The University of Pennsylvania is training surgeons how to use a new device to treat a type of heart aneurysm that often grows without any symptoms until it bursts, usually with fatal consequences.

The Food and Drug Administration in March approved the stent, which is a flexible tube that comes in a range of lengths and diameters. It can be used for a specific kind of aneurysm that pops out from the aorta -- the body's main artery.

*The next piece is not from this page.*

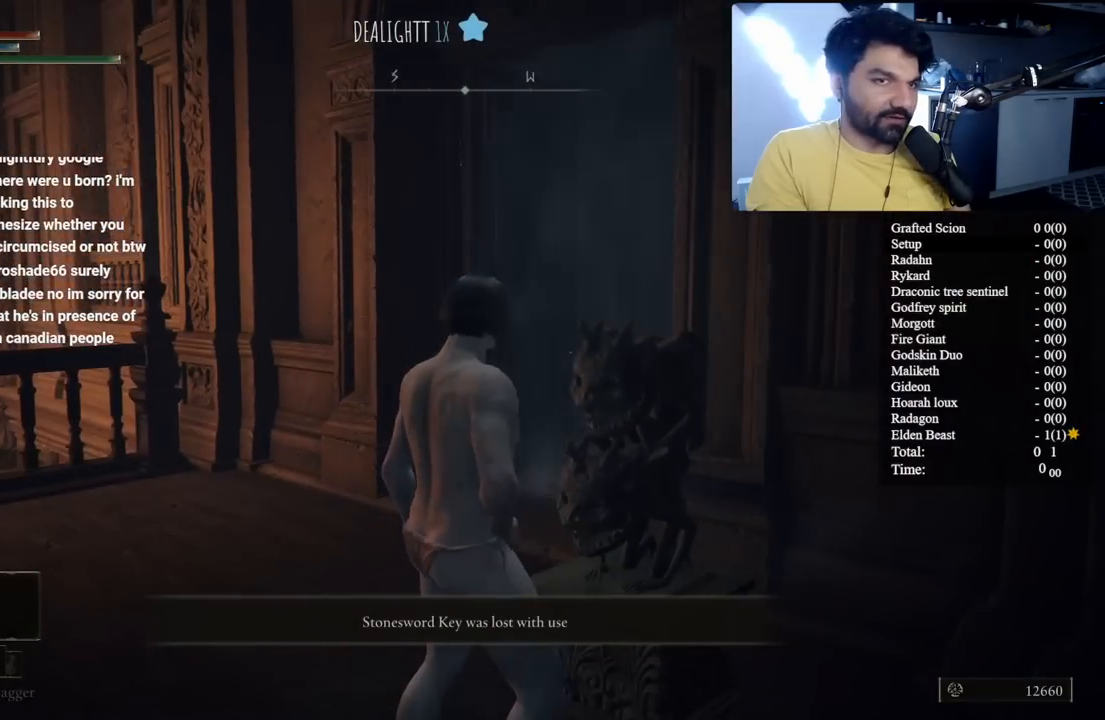
{"buttons": [], "left_stick": "up-left", "right_stick": "right", "button_events": []}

The device has fewer deaths than surgical treatments, less blood loss, a shorter hospital stay and quicker recovery. Unlike open surgery, the stent can be implanted under local anesthesia.

It's also an option for elderly patients and others who would be unable to withstand the traditional surgery, which involves making a 12- to 14-inch-long opening in the chest and removing the diseased part of the aorta while the patient is kept alive on a heart-lung machine.

The device, manufactured by W.L. Gore and Associates Inc., of Flagstaff, Ariz., is made of Teflon-like material with an outer metallic support structure. It is the first

FDA-approved grafting system for treating aneurysms of the descending thoracic aorta.

Thoracic aortic aneurysms are diagnosed in approximately 15,000 people annually. Because they often cause no symptoms, they are typically spotted when a patient is being treated for another condition. If the aneurysm bursts, the person can quickly die of internal bleeding.

"The treatment options have been either open surgical repair or no repair at all," says Dr. Joseph Bavaria, a Penn cardiac surgeon and one of the lead investigators during trials of the device.

"We'd operate when the risk of rupture was greater that the risk of surgery ... or we put patients on blood pressure medication and hoped for the best," he adds

Penn is one of seven facilities nationwide training doctors about the device.